Hi guys been a member of this forum was a long time. I just rarely post, anyway i'm 6ft and about 12 and half stone or just over.

Basically I want to bulk for a few more months then hopefully cut down some fat hopefully get down to about 8% body fat without steroids.

I have tried bulking for a while but my metabolism is really fast its unreal but its a blessing in disguise means ill never get fat really

I would like some tips from you guys, what to eat, any good fat burners? Or should i just bulk throughout summer?

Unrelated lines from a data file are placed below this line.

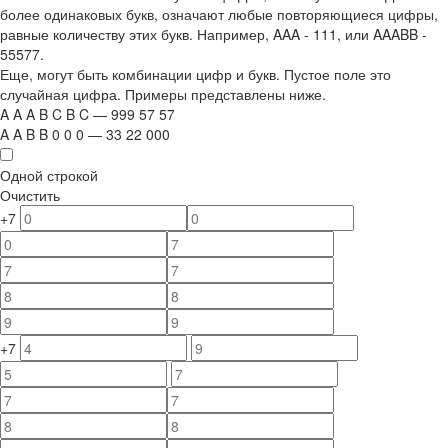
более одинаковых букв, означают любые повторяющиеся цифры,
равные количеству этих букв. Например,
AAA - 111
, или
AAABB -
55577.
Еще, могут быть комбинации цифр и букв. Пустое поле это
случайная цифра. Примеры представлены ниже.
A
A
A
B
C
B
C
—
999
5
7
5
7
A
A
B
B
0
0
0
—
33
22
000
Одной строкой
Очистить
+7
+7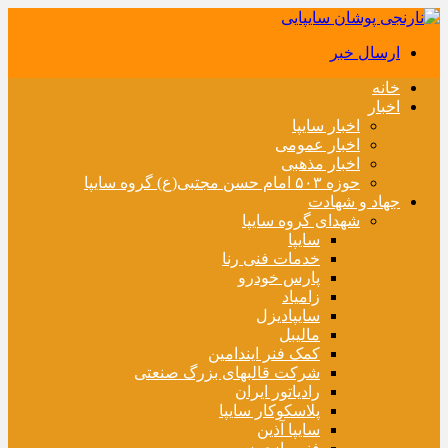
ارسال خبر
خانه
اخبار
اخبار سایپا
اخبار عمومی
اخبار مذهبی
حوزه ۵۰۳ امام حسن مجتبی(ع) گروه سایپا
جهاد و شهادت
شهدای گروه سایپا
سایپا
خدمات فنی رنا
پارس خودرو
زامیاد
سایپادیزل
مالیبل
کمک فنر ایندامین
شرکت قالبهای بزرگ صنعتی
رادیاتور ایران
پلاسکوکار سایپا
سایپا آذین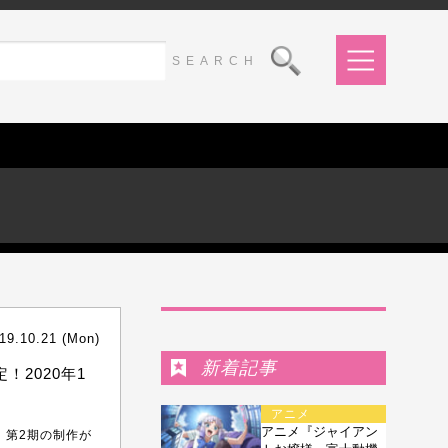
Ranking
19.10.21 (Mon)
新着記事
！2020年1
アニメ
アニメ『ジャイアン
S』第2期の制作が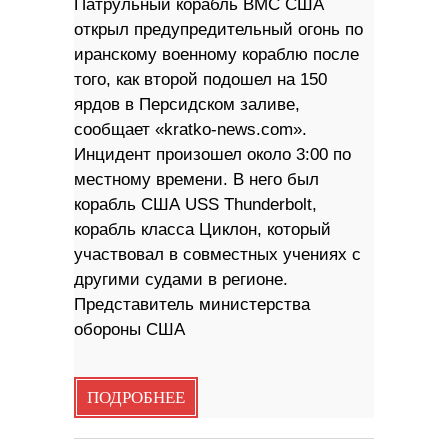
Патрульный корабль ВМС США
открыл предупредительный огонь по
иранскому военному кораблю после
того, как второй подошел на 150
ярдов в Персидском заливе,
сообщает «kratko-news.com».
Инцидент произошел около 3:00 по
местному времени. В него был
корабль США USS Thunderbolt,
корабль класса Циклон, который
участвовал в совместных учениях с
другими судами в регионе.
Представитель министерства
обороны США
ПОДРОБНЕЕ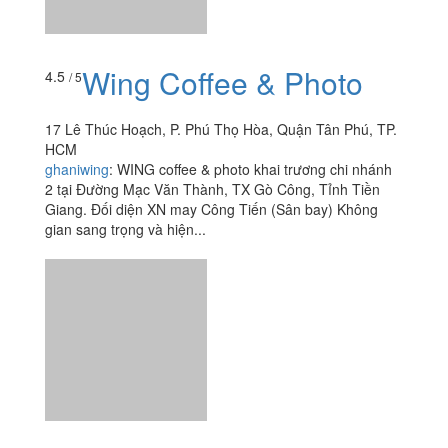
Wing Coffee & Photo
4.5
/ 5
17 Lê Thúc Hoạch, P. Phú Thọ Hòa, Quận Tân Phú, TP.
HCM
ghaniwing
:
WING coffee & photo khai trương chi nhánh
2 tại Đường Mạc Văn Thành, TX Gò Công, Tỉnh Tiền
Giang. Đối diện XN may Công Tiến (Sân bay) Không
gian sang trọng và hiện...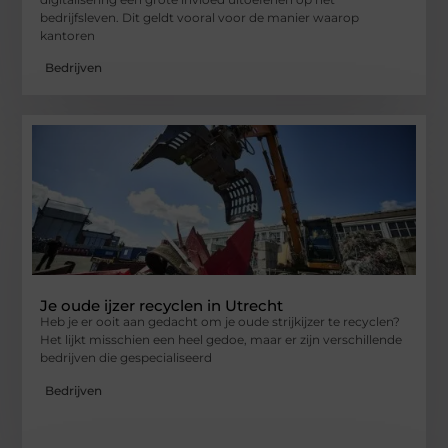
bedrijfsleven. Dit geldt vooral voor de manier waarop
kantoren
Bedrijven
Je oude ijzer recyclen in Utrecht
Heb je er ooit aan gedacht om je oude strijkijzer te recyclen?
Het lijkt misschien een heel gedoe, maar er zijn verschillende
bedrijven die gespecialiseerd
Bedrijven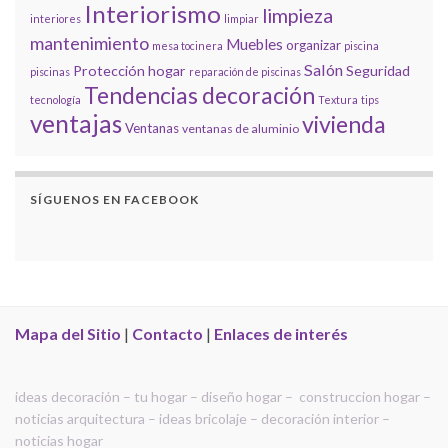
Interiorismo
limpieza
interiores
limpiar
mantenimiento
Muebles
organizar
mesa tocinera
piscina
Salón
Protección hogar
Seguridad
piscinas
reparación de piscinas
Tendencias decoración
tecnología
Textura
tips
ventajas
vivienda
Ventanas
ventanas de aluminio
SÍGUENOS EN FACEBOOK
Mapa del Sitio
|
Contacto
|
Enlaces de interés
ideas decoración – tu hogar – diseño hogar – construccion hogar –
noticias arquitectura – ideas bricolaje – decoración interior –
noticias hogar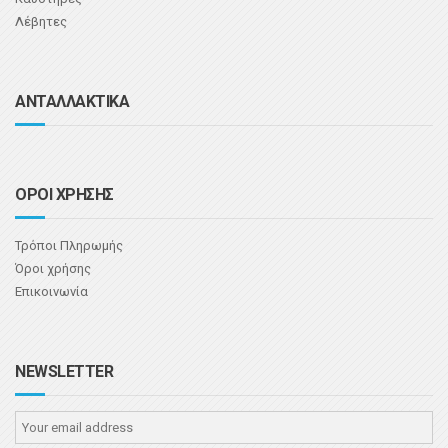
Λέβητες
ΑΝΤΑΛΛΑΚΤΙΚΑ
ΟΡΟΙ ΧΡΗΣΗΣ
Τρόποι Πληρωμής
Όροι χρήσης
Επικοινωνία
NEWSLETTER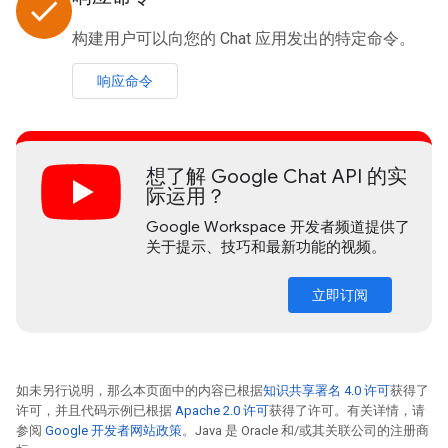
done
构建用户可以向您的 Chat 应用发出的特定命令。
响应命令
想了解 Google Chat API 的实
际运用？
Google Workspace 开发者频道提供了
关于提示、技巧和最新功能的视频。
立即订阅
如未另行说明，那么本页面中的内容已根据
知识共享署名 4.0 许可
获得了
许可，并且代码示例已根据
Apache 2.0 许可
获得了许可。有关详情，请
参阅
Google 开发者网站政策
。Java 是 Oracle 和/或其关联公司的注册商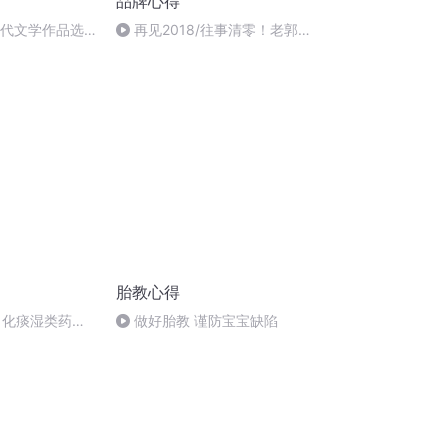
品牌心得
古代文学作品选
再见2018/往事清零！老郭祝
你新年快乐
胎教心得
 化痰湿类药
做好胎教 谨防宝宝缺陷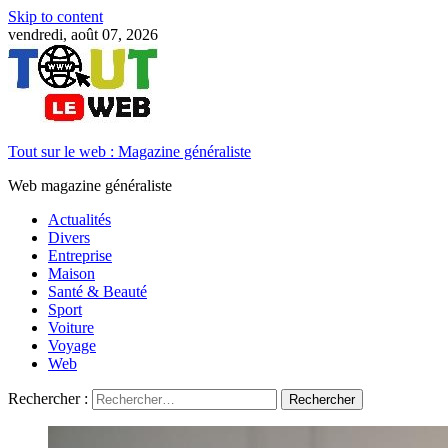
Skip to content
vendredi, août 07, 2026
Tout sur le web : Magazine généraliste
Web magazine généraliste
Actualités
Divers
Entreprise
Maison
Santé & Beauté
Sport
Voiture
Voyage
Web
Rechercher :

here is my back relaxed yes i know left trap is slightly bigger. Used to carry my laptop back that side all the time.


----------



## IGotTekkers (Jun 6, 2012)

You want to bulk without steroids too?

Good physique mate, magine what some test and tren would do to it


----------



## Mingster (Mar 25, 2011)

Legs?Or just torso?


----------



## Muhonu (May 27, 2011)

IGotTekkers said:


> You want to bulk without steroids too?
> 
> Good physique mate, magine what some test and tren would do to it


Yeah never want to bulk with steroids too. I don't know enough about them to use to be honest. And i'd be scared injecting haha. But I have thought about it


----------



## Guest (Mar 10, 2013)

Could start by getting some shorts on and showing your legs. And if you don't have any I'd advise you get cracking son!

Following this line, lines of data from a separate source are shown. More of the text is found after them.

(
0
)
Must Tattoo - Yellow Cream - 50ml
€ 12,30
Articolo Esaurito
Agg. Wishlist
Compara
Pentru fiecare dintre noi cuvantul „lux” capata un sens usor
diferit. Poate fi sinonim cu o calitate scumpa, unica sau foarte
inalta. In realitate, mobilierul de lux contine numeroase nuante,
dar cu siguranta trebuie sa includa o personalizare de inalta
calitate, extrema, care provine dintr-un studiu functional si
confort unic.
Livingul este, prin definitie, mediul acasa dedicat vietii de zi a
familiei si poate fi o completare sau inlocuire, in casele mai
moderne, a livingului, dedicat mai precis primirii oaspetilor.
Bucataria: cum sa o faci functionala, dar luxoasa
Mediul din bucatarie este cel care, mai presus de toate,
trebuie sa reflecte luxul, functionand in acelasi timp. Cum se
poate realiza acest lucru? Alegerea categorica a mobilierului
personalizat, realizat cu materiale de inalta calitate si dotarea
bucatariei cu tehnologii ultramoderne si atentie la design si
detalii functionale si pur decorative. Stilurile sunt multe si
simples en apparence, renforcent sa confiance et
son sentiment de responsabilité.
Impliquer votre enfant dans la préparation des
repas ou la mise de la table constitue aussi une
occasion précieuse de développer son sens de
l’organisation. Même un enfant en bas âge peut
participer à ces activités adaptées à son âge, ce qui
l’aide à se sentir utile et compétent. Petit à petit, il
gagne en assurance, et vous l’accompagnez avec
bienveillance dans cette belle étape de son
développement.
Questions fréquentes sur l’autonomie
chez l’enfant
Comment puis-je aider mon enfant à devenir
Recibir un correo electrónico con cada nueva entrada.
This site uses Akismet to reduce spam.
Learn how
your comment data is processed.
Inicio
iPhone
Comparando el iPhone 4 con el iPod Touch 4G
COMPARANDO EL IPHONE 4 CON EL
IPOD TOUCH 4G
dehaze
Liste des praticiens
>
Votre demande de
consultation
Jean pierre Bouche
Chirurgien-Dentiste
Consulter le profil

Top half is decent mate though!


----------



## Muhonu (May 27, 2011)

Mingster said:


> Legs?Or just torso?


I do train legs too, but I have only just started training them properly last few months. Will get a pic up soon


----------



## mac1969 (Apr 28, 2009)

Good physique m8 keep going with what ur doing. Can't see legs so can't comment, try to cap your shoulders with more side delt work to give more width but looking good :thumb:


----------



## ducky699 (Jul 23, 2012)

looking good buddy, i think a lean bulk with test and tren for a couple of cycles could you see having an awesome physique :thumb:


----------



## Dagman72 (Apr 2, 2009)

back picture for thickness and width progress.


----------



## Ackee&amp;Saltfish (Mar 18, 2011)

in other news I never knew black folk ventured as far as the welsh valleys


----------



## Smitch (Dec 29, 2008)

Ackee&Saltfish said:


> in other news I never knew black folk ventured as far as the welsh valleys


Black folk have a really bad sense of direction, he's probably lost.


----------



## Ash1981 (Jun 16, 2009)

Good progress there mate

Your arms are long as fvck


----------



## stone14 (Mar 24, 2005)

great shape and con for being a natty.


----------



## Guest (Mar 10, 2013)

Great shape for a natty, agreed!


----------



## Ackee&amp;Saltfish (Mar 18, 2011)

Smitch said:


> Black folk have a really bad sense of direction, he's probably lost.


most probably started off in pekham looking for the nearest KFC and barbers


----------



## Muhonu (May 27, 2011)

Thanks guys updated with my back pic


----------



## harryalmighty (Nov 13, 2011)

good physique.. bulk though bro you dont need to cut - cant you see the vains on your hip flexors / lower abs??


----------



## TommyFire (Jul 18, 2010)

If your 12 and a half stone mate you must have legs like sparrows lol!

Great torso though.


----------



## Muhonu (May 27, 2011)

harryalmighty said:


> good physique.. bulk though bro you dont need to cut - cant you see the vains on your hip flexors / lower abs??


 Im in two minds at the moment weather to continue bulking or start the cut, many have suggested that i continue with the bulk but I was to have a decent shape for summer.

My legs are terrible working on them, at the moment I have one leg bigger than the other


----------